We think this is exactly the right approach.
The proposed changes could be potentially extensive, and the issue therefore does need to be studied for a few months rather than acted on immediately, as City Councilor John Chapman suggested. The study group must research ethical best practices thoroughly before making its recommendations.
The timing for this effort is also ideal, as a state-level commission on ethics recently released its recommendations for reform in Richmond. Alexandria’s initiatives will need to be coordinated with those emanating from the statehouse, but the Port City’s study group should not hesitate to go further than their counterparts in the capitol.
There is also no denying that changes regulating ethical conduct are needed, even if some have trotted out the cliché that this is “a solution in search of a problem” in an attempt to claim otherwise. Right now, it is legal for a member of council to receive a contribution from a donor one week, then the next week vote on an issue worth many millions of dollars to that donor, without revealing the donation beforehand, recusing him or herself from the vote, or returning the donation.

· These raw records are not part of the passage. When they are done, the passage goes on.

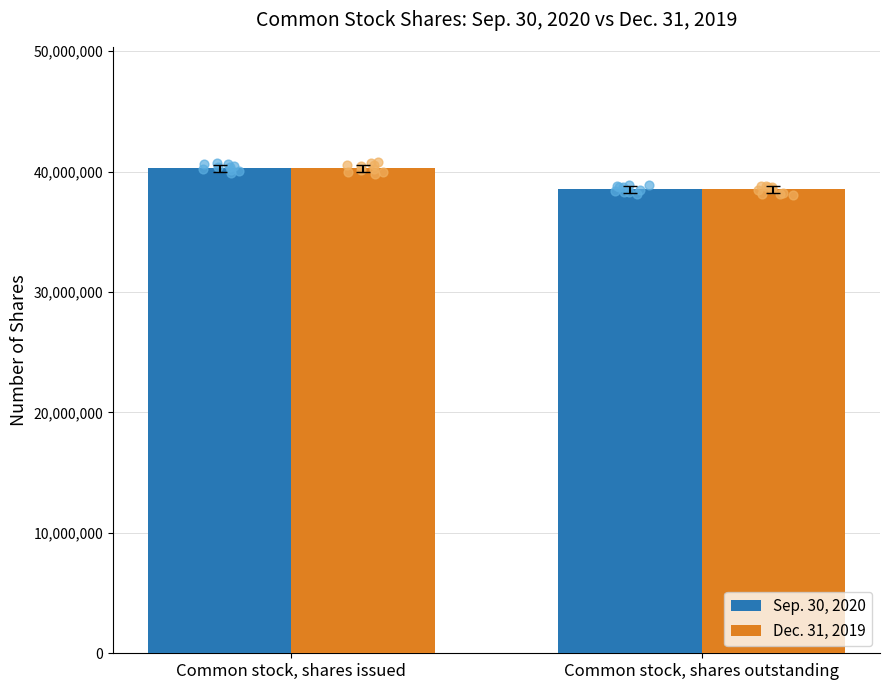

Which series has the largest Y range (max minus min)?

Sep. 30, 2020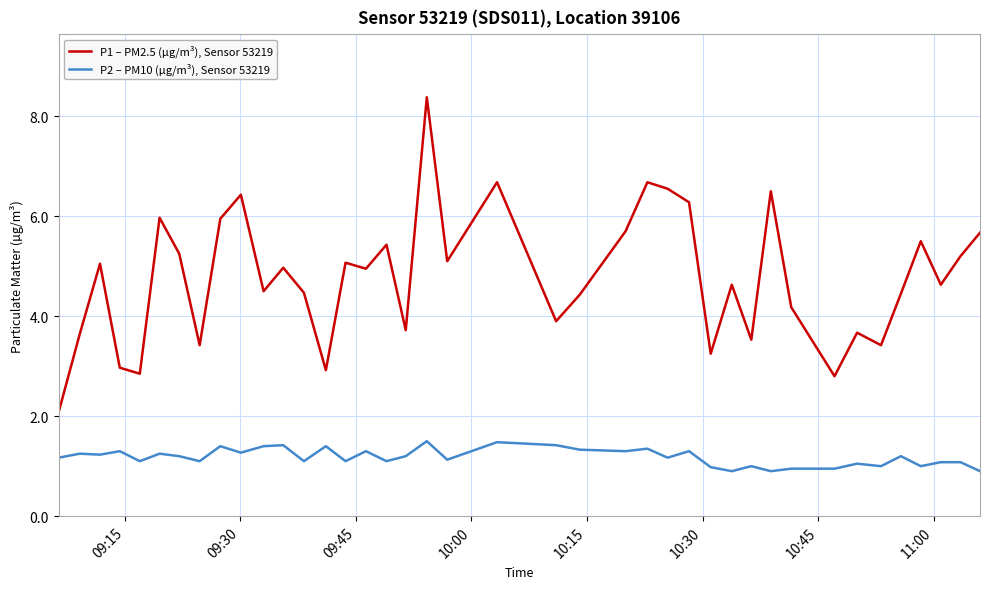

Which series has the largest total across all categories?

P1 – PM2.5 (µg/m³), Sensor 53219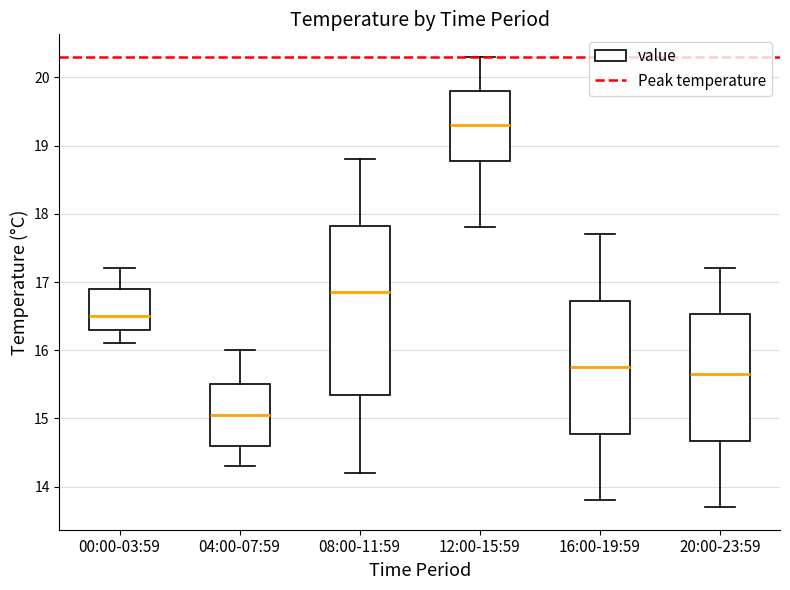

Which box has the lowest median line?

04:00-07:59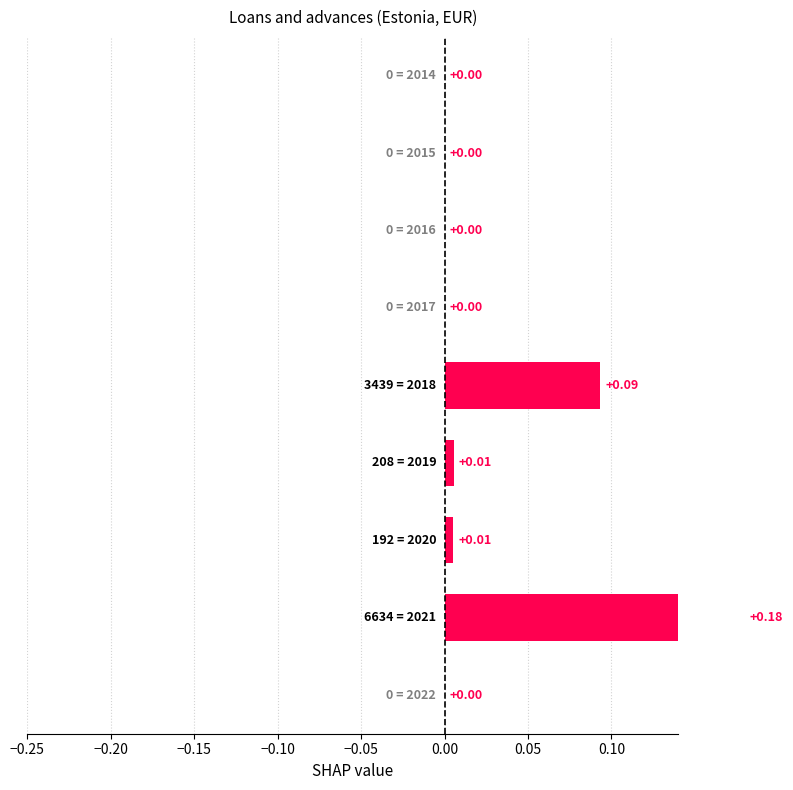

What is the change in value from 2019 to 2021?

+0.2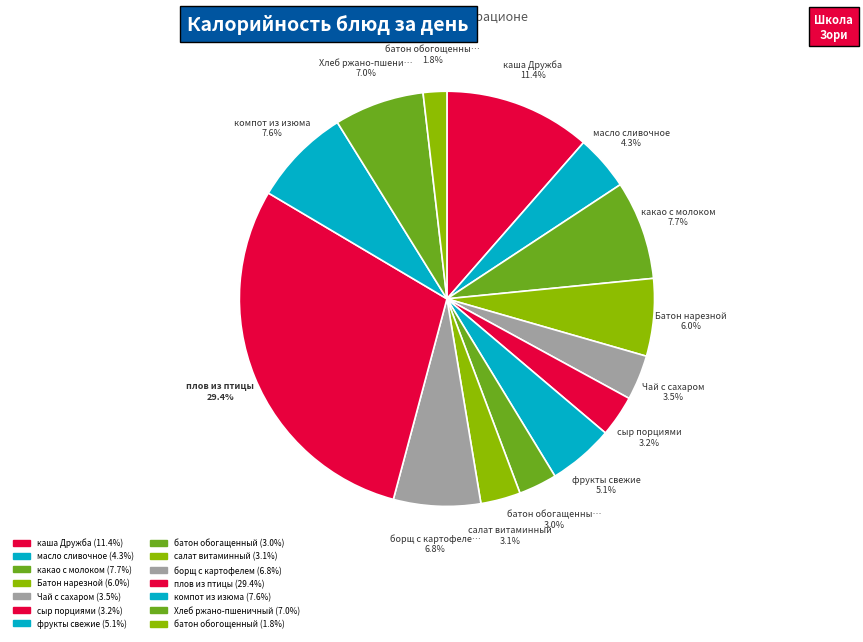

What portion of the pie excludes масло сливочное?

95.7%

We think the residents of Alexandria have a right to demand a higher ethical standard for their elected officials. In fact, we think they have done so, by elevating Silberberg to a close victory in the June Democratic primary and a landslide win in the November general election. She took office with a mandate for ethics reform and has wasted no time in following up on her promise.
When a leader sets an example on an important issue, they do more than impact the short-term issue at hand — they sow the seeds for others to follow suit. In that vein, we at the Alexandria Times are re-examining our own conflict of interest policies. We encourage others in the community to follow the mayor’s lead in reviewing their ethics practices.
Endorsing this study group does not signify endorsing the end product. Group members must come up with concrete, useful proposals at the end of their research and deliberation. But this initiative needs to be launched right away. There is no excuse for anything other than a 7-0 council vote for an ethics study group.